• **WORK TO BE COMPLETED**
Repeat the records below exactly, line for line.

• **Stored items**

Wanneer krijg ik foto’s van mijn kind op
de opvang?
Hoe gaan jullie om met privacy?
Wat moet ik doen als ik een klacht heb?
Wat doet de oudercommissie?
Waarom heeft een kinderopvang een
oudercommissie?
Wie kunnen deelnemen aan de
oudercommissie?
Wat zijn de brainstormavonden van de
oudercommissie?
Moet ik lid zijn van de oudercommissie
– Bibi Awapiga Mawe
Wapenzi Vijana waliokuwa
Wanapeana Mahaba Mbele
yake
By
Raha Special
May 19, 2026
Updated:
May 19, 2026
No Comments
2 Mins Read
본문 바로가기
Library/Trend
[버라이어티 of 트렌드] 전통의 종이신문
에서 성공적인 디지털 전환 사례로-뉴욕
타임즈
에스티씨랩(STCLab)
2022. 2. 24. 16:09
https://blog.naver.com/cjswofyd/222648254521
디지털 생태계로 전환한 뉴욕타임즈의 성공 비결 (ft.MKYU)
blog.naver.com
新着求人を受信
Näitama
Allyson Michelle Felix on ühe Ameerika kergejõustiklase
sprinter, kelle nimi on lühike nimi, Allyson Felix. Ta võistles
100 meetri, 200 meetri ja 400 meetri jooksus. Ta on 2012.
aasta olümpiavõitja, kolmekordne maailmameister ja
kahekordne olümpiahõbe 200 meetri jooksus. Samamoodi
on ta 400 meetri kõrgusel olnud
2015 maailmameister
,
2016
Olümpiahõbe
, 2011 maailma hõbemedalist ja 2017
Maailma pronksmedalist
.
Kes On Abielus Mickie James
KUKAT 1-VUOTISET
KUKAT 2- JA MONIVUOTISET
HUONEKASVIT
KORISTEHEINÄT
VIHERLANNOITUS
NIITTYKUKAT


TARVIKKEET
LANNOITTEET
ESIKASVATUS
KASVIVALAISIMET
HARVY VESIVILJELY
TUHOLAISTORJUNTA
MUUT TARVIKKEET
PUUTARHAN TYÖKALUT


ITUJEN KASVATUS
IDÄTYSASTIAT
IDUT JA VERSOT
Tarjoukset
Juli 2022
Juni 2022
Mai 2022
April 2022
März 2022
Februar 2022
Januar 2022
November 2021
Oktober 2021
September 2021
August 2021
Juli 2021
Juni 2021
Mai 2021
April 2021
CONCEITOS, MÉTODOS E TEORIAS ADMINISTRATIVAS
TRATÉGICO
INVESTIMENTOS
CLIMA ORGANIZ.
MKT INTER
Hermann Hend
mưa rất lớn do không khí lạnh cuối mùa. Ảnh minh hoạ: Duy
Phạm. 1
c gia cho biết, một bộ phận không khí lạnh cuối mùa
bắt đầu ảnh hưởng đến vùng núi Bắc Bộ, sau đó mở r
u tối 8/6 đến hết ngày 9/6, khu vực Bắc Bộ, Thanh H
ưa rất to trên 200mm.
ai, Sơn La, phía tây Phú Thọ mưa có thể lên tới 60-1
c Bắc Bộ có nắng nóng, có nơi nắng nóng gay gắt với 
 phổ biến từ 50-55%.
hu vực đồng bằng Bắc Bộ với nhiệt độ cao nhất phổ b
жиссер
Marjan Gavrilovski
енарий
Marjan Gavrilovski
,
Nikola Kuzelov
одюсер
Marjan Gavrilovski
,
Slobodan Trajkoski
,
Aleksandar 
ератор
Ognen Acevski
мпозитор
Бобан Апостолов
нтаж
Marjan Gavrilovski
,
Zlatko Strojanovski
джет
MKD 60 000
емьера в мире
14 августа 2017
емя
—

• **EXERCISE ANSWER**
Wanneer krijg ik foto’s van mijn kind op
de opvang?
Hoe gaan jullie om met privacy?
Wat moet ik doen als ik een klacht heb?
Wat doet de oudercommissie?
Waarom heeft een kinderopvang een
oudercommissie?
Wie kunnen deelnemen aan de
oudercommissie?
Wat zijn de brainstormavonden van de
oudercommissie?
Moet ik lid zijn van de oudercommissie
– Bibi Awapiga Mawe
Wapenzi Vijana waliokuwa
Wanapeana Mahaba Mbele
yake
By
Raha Special
May 19, 2026
Updated:
May 19, 2026
No Comments
2 Mins Read
본문 바로가기
Library/Trend
[버라이어티 of 트렌드] 전통의 종이신문
에서 성공적인 디지털 전환 사례로-뉴욕
타임즈
에스티씨랩(STCLab)
2022. 2. 24. 16:09
https://blog.naver.com/cjswofyd/222648254521
디지털 생태계로 전환한 뉴욕타임즈의 성공 비결 (ft.MKYU)
blog.naver.com
新着求人を受信
Näitama
Allyson Michelle Felix on ühe Ameerika kergejõustiklase
sprinter, kelle nimi on lühike nimi, Allyson Felix. Ta võistles
100 meetri, 200 meetri ja 400 meetri jooksus. Ta on 2012.
aasta olümpiavõitja, kolmekordne maailmameister ja
kahekordne olümpiahõbe 200 meetri jooksus. Samamoodi
on ta 400 meetri kõrgusel olnud
2015 maailmameister
,
2016
Olümpiahõbe
, 2011 maailma hõbemedalist ja 2017
Maailma pronksmedalist
.
Kes On Abielus Mickie James
KUKAT 1-VUOTISET
KUKAT 2- JA MONIVUOTISET
HUONEKASVIT
KORISTEHEINÄT
VIHERLANNOITUS
NIITTYKUKAT


TARVIKKEET
LANNOITTEET
ESIKASVATUS
KASVIVALAISIMET
HARVY VESIVILJELY
TUHOLAISTORJUNTA
MUUT TARVIKKEET
PUUTARHAN TYÖKALUT


ITUJEN KASVATUS
IDÄTYSASTIAT
IDUT JA VERSOT
Tarjoukset
Juli 2022
Juni 2022
Mai 2022
April 2022
März 2022
Februar 2022
Januar 2022
November 2021
Oktober 2021
September 2021
August 2021
Juli 2021
Juni 2021
Mai 2021
April 2021
CONCEITOS, MÉTODOS E TEORIAS ADMINISTRATIVAS
TRATÉGICO
INVESTIMENTOS
CLIMA ORGANIZ.
MKT INTER
Hermann Hend
mưa rất lớn do không khí lạnh cuối mùa. Ảnh minh hoạ: Duy
Phạm. 1
c gia cho biết, một bộ phận không khí lạnh cuối mùa
bắt đầu ảnh hưởng đến vùng núi Bắc Bộ, sau đó mở r
u tối 8/6 đến hết ngày 9/6, khu vực Bắc Bộ, Thanh H
ưa rất to trên 200mm.
ai, Sơn La, phía tây Phú Thọ mưa có thể lên tới 60-1
c Bắc Bộ có nắng nóng, có nơi nắng nóng gay gắt với 
 phổ biến từ 50-55%.
hu vực đồng bằng Bắc Bộ với nhiệt độ cao nhất phổ b
жиссер
Marjan Gavrilovski
енарий
Marjan Gavrilovski
,
Nikola Kuzelov
одюсер
Marjan Gavrilovski
,
Slobodan Trajkoski
,
Aleksandar 
ератор
Ognen Acevski
мпозитор
Бобан Апостолов
нтаж
Marjan Gavrilovski
,
Zlatko Strojanovski
джет
MKD 60 000
емьера в мире
14 августа 2017
емя
—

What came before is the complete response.